Oscar-winning filmmaker Danny Boyle talks to VOA's entertainment reporter Penelope Poulou about his new movie, T2 Trainspotting. (Photo. N. Pappadogiannakis / VOA)
Oscar-winning filmmaker Danny Boyle talks to VOA's entertainment reporter Penelope Poulou about his new movie, T2 Trainspotting. (Photo. N. Pappadogiannakis / VOA)

Spud goes on to write the original story of Trainspotting. Boyle says he wants to create this loop between the two films, showing that despite our aging process, our outlook to life is not linear.
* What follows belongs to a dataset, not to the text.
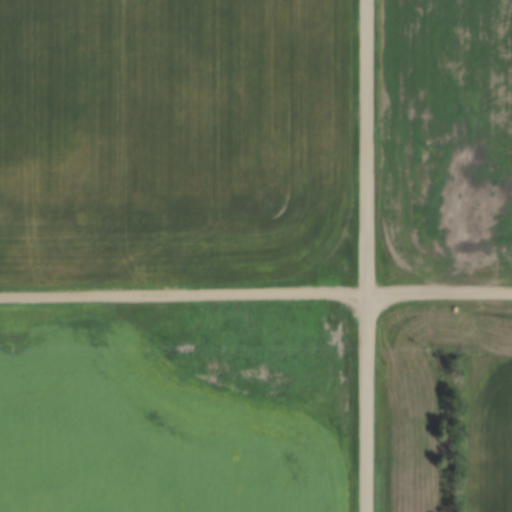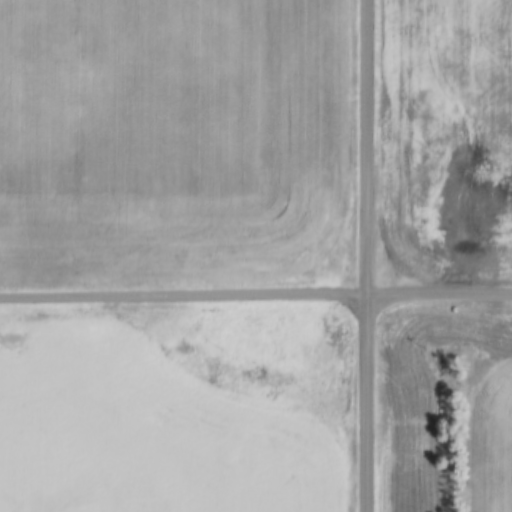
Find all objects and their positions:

Like any other Danny Boyle film, T2 Trainspotting offers exuberant music, electrifying visuals, brutal scenes and yet its success lies in the honesty and tenderness with which the filmmaker and screenwriter John Hodge treat the aging characters.

"If you’re gonna do a sequel, a 20 years later sequel, the actors are not going to be able to hide from that. You’re gonna feel it in every frame of the film. It’s gonna be the protein of the film. And so, it’s a more confessional film, although there is a lot of the film that enjoys some of the pleasures that you get from the first film," says Boyle.

Whether it appeals to the nostalgia of the older fans or the fast sensibilities of younger ones, T2 Trainspotting is slated to be another Danny Boyle success.